A longtime newsroom leader at Phoenix’s KJZZ was demoted Thursday after the station’s licensee found evidence that he had violated workplace policies.
Associate GM of News Mark Moran was placed on paid administrative leave in May along with the station’s former top executive, Jim Paluzzi. Paluzzi retired in July following an investigation into harassment claims.
Moran, who has worked for KJZZ since 1998, received a 5 percent pay cut and was moved to a new position in marketing at Rio Salado College, where the station is based.
Moran was demoted for cause, according to a disciplinary letter by J. Elliott Hibbs, COO of the Maricopa County Community College District. The district holds KJZZ’s license. Hibbs cited numerous incidents that were the subject of an investigation by MCCCD, which included Moran kissing a former KJZZ intern and driving station staff members to their hotel after drinking alcohol during a work trip.
Employees also reported that Moran “made comments in the workplace” that were perceived “as inappropriate and/or sexist,” the letter said. These “included off-color jokes, often followed by an apology; personal questions to female subordinates; jokes about LGBTQ people; comments about having to be politically correct in the context of reporting on transgender issues; condescending or paternalistic comments to young female employees.”
The letter also said that after reports of Michael Oreskes’ resignation from NPR following claims of sexual harassment, Moran asked female staffers at KJZZ if he had ever harassed them or done anything inappropriate.
A KJZZ news article quoted Moran apologizing for his comments. “I’m really sorry for offending people with what were perceived as insensitive comments in the newsroom,” he said.
Investigation alleges untruthful response
Attorney Jean Wilcox investigated Moran’s conduct after KJZZ’s licensee received an anonymous complaint in December alleging sexual harassment by Moran and a second complaint in March from a KJZZ employee.
The investigation, which was posted on KJZZ’s website, determined that Moran had not violated university policies regarding sexual harassment or hostile work environments but suggested that he complete sexual harassment training. But Hibbs said that the incidents violated university policy pertaining to “willful and intentional failure to perform job duties that have first been communicated to an employee and are within the employee’s scope of employment.”
In the letter, Hibbs also cited a policy prohibiting “dishonesty or dishonest actions” and said Moran was “not truthful” when he told Wilcox that he had not kissed a former intern.

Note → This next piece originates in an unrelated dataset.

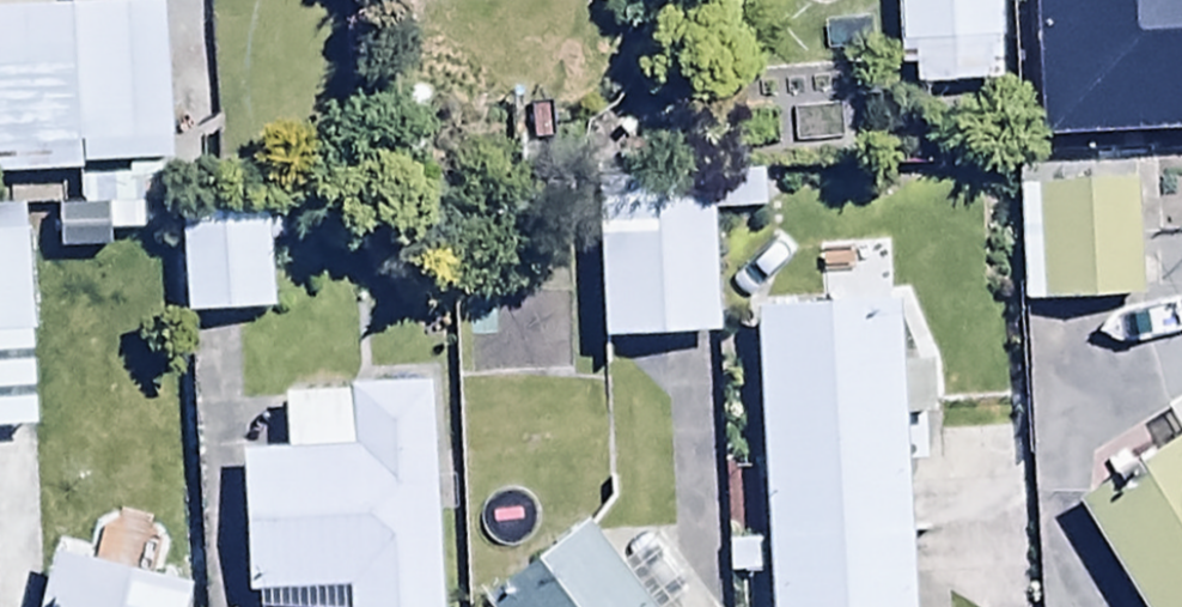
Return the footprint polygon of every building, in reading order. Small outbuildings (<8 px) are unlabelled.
[(903,94),(1017,89),(1012,0),(899,0),(903,94)] [(1035,146),(1181,139),(1181,0),(1027,0),(1035,146)] [(0,13),(0,180),(169,177),(166,10),(0,13)] [(765,180),(603,181),(605,347),(718,346),(717,222),(766,222),(765,180)] [(1021,192),(1025,312),(1139,308),(1136,189),(1021,192)] [(272,201),(184,204),(188,322),(276,319),(272,201)] [(23,216),(0,217),(0,345),(30,344),(23,216)] [(901,312),(756,319),(767,544),(724,546),(727,586),(767,584),(768,606),(916,606),(901,312)] [(436,391),(350,393),(350,403),(288,405),(290,460),(247,460),(250,604),(258,604),(258,606),(441,606),(436,391)] [(1073,508),(1136,606),(1181,606),(1181,405),(1162,417),(1177,441),(1073,508)] [(597,528),(489,606),(654,606),(597,528)] [(196,595),(54,559),(44,606),(193,606),(196,595)]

The intern wrote a letter to Paluzzi in March stating that after meeting Moran for breakfast in September 2017, “Moran kissed her several times on the lips and continued to kiss her down her neck. … She thought Moran’s conduct was inappropriate.” The intern was no longer working for KJZZ when the incident took place.
Moran admitted to kissing the intern on the forehead but denied kissing her on the lips and “couldn’t recall kissing her on the neck,” the report said.
Moran told KJZZ that it was “not accurate that I was untruthful to the investigator. I felt that things were said about me that I needed to correct and set the record straight.”
The investigation also detailed incidents involving excessive alcohol consumption during a business trip earlier this year to Hermosillo, Mexico, where KJZZ recently opened a news bureau.
During the trip, a group of KJZZ employees went to a restaurant where the complainant witnessed Moran drink “four rounds of double shots of tequila and a litre of beer with each double shot within a two-hour period,” according to Wilcox’s report. After the second round, Moran “stood up shaking, nearly falling over, and yelled at a waitress for the bartender’s number,” the report said.
Moran later drove the employees back to their hotel, according to the report, and drove a group of staffers after drinking the following night as well.
Wilcox said in the report that Moran “minimized or couldn’t remember the amount of alcohol he consumed.” While Wilcox found that Moran’s drinking and driving the employees to their hotel “posed a threat to their physical safety,” she said “he did not drive in a reckless manner.” She concluded that Moran did violate university policy in the incidents.